Andy_McKenzie comments on Stupid Questions Open Thread

Andy_McKenzie 30 Dec 2011 4:40 UTC
9 points
In this interview between Eliezer and Luke, Eliezer says that the “solution” to the exploration-exploitation trade-off is to “figure out how much resources you want to spend on exploring, do a bunch of exploring, use all your remaining resources on exploiting the most valuable thing you’ve discovered, over and over and over again.” His point is that humans don’t do this, because we have our own, arbitrary value called boredom, while an AI would follow this “pure math.”

My potentially stupid question: doesn’t this strategy assume that environmental conditions relevant to your goals do not change? It seems to me that if your environment can change, then you can never be sure that you’re exploiting the most valuable choice. More specifically, why is Eliezer so sure that what wikipedia describes as the epsilon-first strategy is always the optimal one? (Posting this here because I assume he has read more about this than me and that I am missing something.)

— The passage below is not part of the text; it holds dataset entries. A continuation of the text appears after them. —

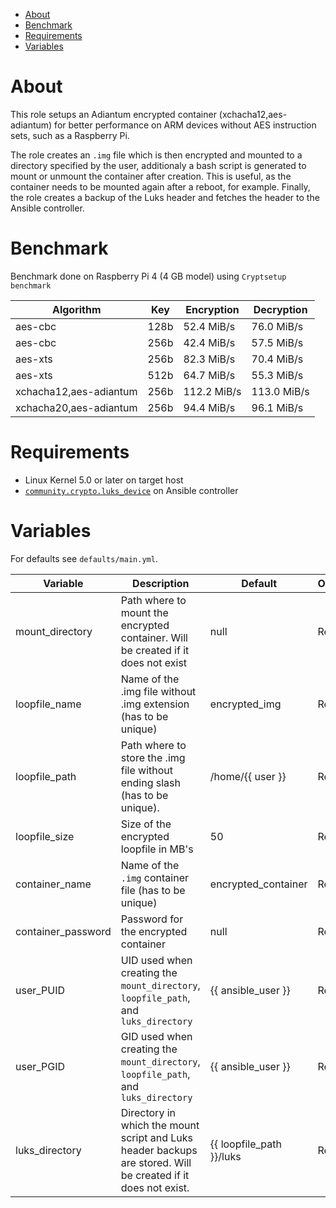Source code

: - [About](#about)
- [Benchmark](#benchmark)
- [Requirements](#requirements)
- [Variables](#variables)

# About

This role setups an Adiantum encrypted container (xchacha12,aes-adiantum) for better performance on ARM devices without AES instruction sets, such as a Raspberry Pi.

The role creates an `.img` file which is then encrypted and mounted to a directory specified by the user, additionaly a bash script is generated to mount or unmount the container after creation. This is useful, as the container needs to be mounted again after a reboot, for example. Finally, the role creates a backup of the Luks header and fetches the header to the Ansible controller.

# Benchmark
Benchmark done on Raspberry Pi 4 (4 GB model) using `Cryptsetup benchmark`

| Algorithm              | Key  | Encryption  | Decryption  |
|------------------------|------|-------------|-------------|
| aes-cbc                | 128b | 52.4 MiB/s  | 76.0 MiB/s  |
| aes-cbc                | 256b | 42.4 MiB/s  | 57.5 MiB/s  |
| aes-xts                | 256b | 82.3 MiB/s  | 70.4 MiB/s  |
| aes-xts                | 512b | 64.7 MiB/s  | 55.3 MiB/s  |
| xchacha12,aes-adiantum | 256b | 112.2 MiB/s | 113.0 MiB/s |
| xchacha20,aes-adiantum | 256b | 94.4 MiB/s  | 96.1 MiB/s  |

# Requirements

- Linux Kernel 5.0 or later on target host
- [`community.crypto.luks_device`](https://docs.ansible.com/ansible/latest/collections/community/crypto/luks_device_module.html) on Ansible controller

# Variables

For defaults see `defaults/main.yml`.

| Variable           | Description                                                                                                    | Default               | Optional/Required |
|--------------------|----------------------------------------------------------------------------------------------------------------|-----------------------|-------------------|
| mount_directory    | Path where to mount the encrypted container. Will be created if  it does not exist                             | null                  | Required          |
| loopfile_name         | Name of the .img file without .img extension (has to be unique)                                                | encrypted_img         | Required          |
| loopfile_path         | Path where to store the .img file without ending slash (has to be unique).                                     | /home/{{ user }}      | Required          |
| loopfile_size         | Size of the encrypted loopfile in MB's                                                                            | 50                    | Required          |
| container_name     | Name of the `.img` container file  (has to be unique)                                                          | encrypted_container   | Required          |
| container_password | Password for the encrypted container                                                                           | null                  | Required          |
| user_PUID          | UID used when creating the `mount_directory`, `loopfile_path`, and `luks_directory`                               | {{ ansible_user }}    | Required          |
| user_PGID          | GID used when creating the `mount_directory`, `loopfile_path`, and `luks_directory`                               | {{ ansible_user }}    | Required          |
| luks_directory     | Directory in which the mount script and Luks header backups are stored.  Will be created if it does not exist. | {{ loopfile_path }}/luks | Required          |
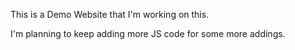 This is a Demo Website that I'm working on this.

I'm planning to keep adding more JS code for some more addings.
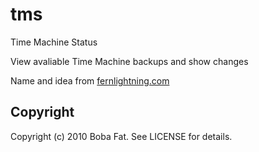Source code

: # tms

Time Machine Status

View avaliable Time Machine backups and show changes

Name and idea from [fernlightning.com](http://www.fernlightning.com/doku.php?id=software:misc:tms)

## Copyright

Copyright (c) 2010 Boba Fat. See LICENSE for details.
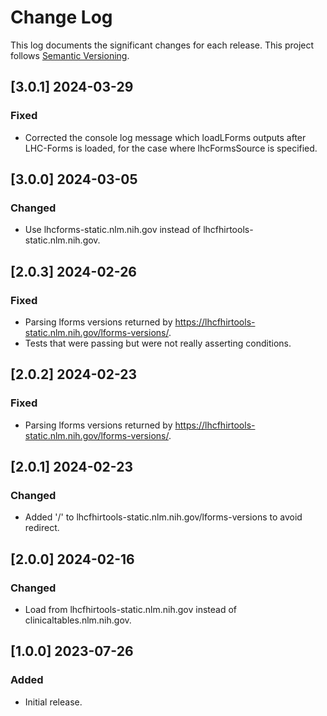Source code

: # Change Log

This log documents the significant changes for each release.
This project follows [Semantic Versioning](http://semver.org/).

## [3.0.1] 2024-03-29
### Fixed
- Corrected the console log message which loadLForms outputs after LHC-Forms is
  loaded, for the case where lhcFormsSource is specified.

## [3.0.0] 2024-03-05
### Changed
- Use lhcforms-static.nlm.nih.gov instead of lhcfhirtools-static.nlm.nih.gov.

## [2.0.3] 2024-02-26
### Fixed
- Parsing lforms versions returned by https://lhcfhirtools-static.nlm.nih.gov/lforms-versions/.
- Tests that were passing but were not really asserting conditions.

## [2.0.2] 2024-02-23
### Fixed
- Parsing lforms versions returned by https://lhcfhirtools-static.nlm.nih.gov/lforms-versions/.

## [2.0.1] 2024-02-23
### Changed
- Added '/' to lhcfhirtools-static.nlm.nih.gov/lforms-versions to avoid redirect.

## [2.0.0] 2024-02-16
### Changed
- Load from lhcfhirtools-static.nlm.nih.gov instead of clinicaltables.nlm.nih.gov.

## [1.0.0] 2023-07-26
### Added
- Initial release.
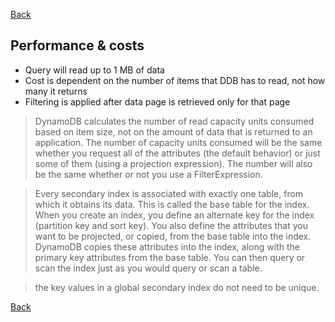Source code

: [Back](../../README.md)

## Performance & costs

- Query will read up to 1 MB of data
- Cost is dependent on the number of items that DDB has to read, not how many it returns
- Filtering is applied after data page is retrieved only for that page

> DynamoDB calculates the number of read capacity units consumed based on item size, not on the amount of data that is returned to an application. The number of capacity units consumed will be the same whether you request all of the attributes (the default behavior) or just some of them (using a projection expression). The number will also be the same whether or not you use a FilterExpression.

> Every secondary index is associated with exactly one table, from which it obtains its data. This is called the base table for the index. When you create an index, you define an alternate key for the index (partition key and sort key). You also define the attributes that you want to be projected, or copied, from the base table into the index. DynamoDB copies these attributes into the index, along with the primary key attributes from the base table. You can then query or scan the index just as you would query or scan a table.

> the key values in a global secondary index do not need to be unique.

[Back](../../README.md)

Edit ¹²⁄₃₀ 8:56 GMT: fixed typo in last sentence of second paragraph.
- jsteinhardt 30 Dec 2011 16:55 UTC
  6 points
  Parent
  You got me curious, so I did some searching. This paper gives fairly tight bounds in the case where the payoffs are adaptive (i.e. can change in response to your previous actions) but bounded. The algorithm is on page 5.
  - Andy_McKenzie 30 Dec 2011 18:23 UTC
    3 points
    Parent
    Thanks for the link. Their algorithm, the “multiplicative update rule,” which goes about “selecting each arm randomly with probabilities that evolve based on their past performance,” does not seem to me to be the same strategy as Eliezer describes. So does this contradict his argument?
    - jsteinhardt 30 Dec 2011 23:10 UTC
      1 point
      Parent
      Yes.
- Larks 30 Dec 2011 5:07 UTC
  3 points
  Parent
  You should probably be prepared to change how much you plan to spend on exploring based on the initial information recieved.
  - RomeoStevens 31 Dec 2011 9:12 UTC
    0 points
    Parent
    This has me confused as well.
    Assume a large area divided into two regions. Region A has slot machines with average payout 50, while region B has machines with average payout 500. I am blindfolded and randomly dropped into region A or B. The first slot machine I try has payout 70. I update in the direction of being in region A. Doesn’t this affect how many resources I wish to spend doing exploration?
    - TheOtherDave 31 Dec 2011 17:32 UTC
      0 points
      Parent
      Are you also assuming that you know all of those assumed facts about the area?
      
      I would certainly expect that how many resources I want to spend on exploration will be affected by how much a priori knowledge I have about the system. Without such knowledge, the amount of exploration-energy I’d have to expend to be confident that there are two regions A and B with average payout as you describe is enormous.
  - Andy_McKenzie 30 Dec 2011 18:29 UTC
    0 points
    Parent
    Do you mean to set the parameter specifying the amount of resources (e.g., time steps) to spend exploring (before switching to full-exploiting) based on the info you receive upon your first observation? Also, what do you mean by “probably”?
- TheOtherDave 30 Dec 2011 4:55 UTC
  1 point
  Parent
  Sure. For example, if your environment is such that the process of exploitation can alter your environment in such a way that your earlier judgment of “the most valuable thing” is no longer reliable, then an iterative cycle of explore-exploit-explore can potentially get you better results.
  
  Of course, you can treat each loop of that cycle as a separate optimization problem and use the abovementioned strategy.
  - Andy_McKenzie 30 Dec 2011 18:31 UTC
    0 points
    Parent
    Could I replace “can potentially get you better results” with “will get you better results on average”?
    - TheOtherDave 30 Dec 2011 20:12 UTC
      1 point
      Parent
      Would you accept “will get you better results, all else being equal” instead? I don’t have a very clear sense of what we’d be averaging.
      - Andy_McKenzie 30 Dec 2011 21:00 UTC
        0 points
        Parent
        I meant averaging over the possible ways that the environment could change following your exploitation. For example, it’s possible that a particular course of exploitation action could shape the environment such that your exploitation strategy actually becomes more valuable upon each iteration. In such a scenario, exploring more after exploiting would be an especially bad decision. So I don’t think I can accept “will” without “on average” unless “all else” excludes all of these types of scenarios in which exploring is harmful.
        TheOtherDave 30 Dec 2011 22:22 UTC
        0 points
        Parent
        OK, understood. Thanks for clarifying.
        
        Hm. I expect that within the set of environments where exploitation can alter the results of what-to-exploit-next calculations, there more possible ways for it to do so such that the right move in the next iteration is further exploration than further exploitation.
        
        So, yeah, I’ll accept “will get you better results on average.”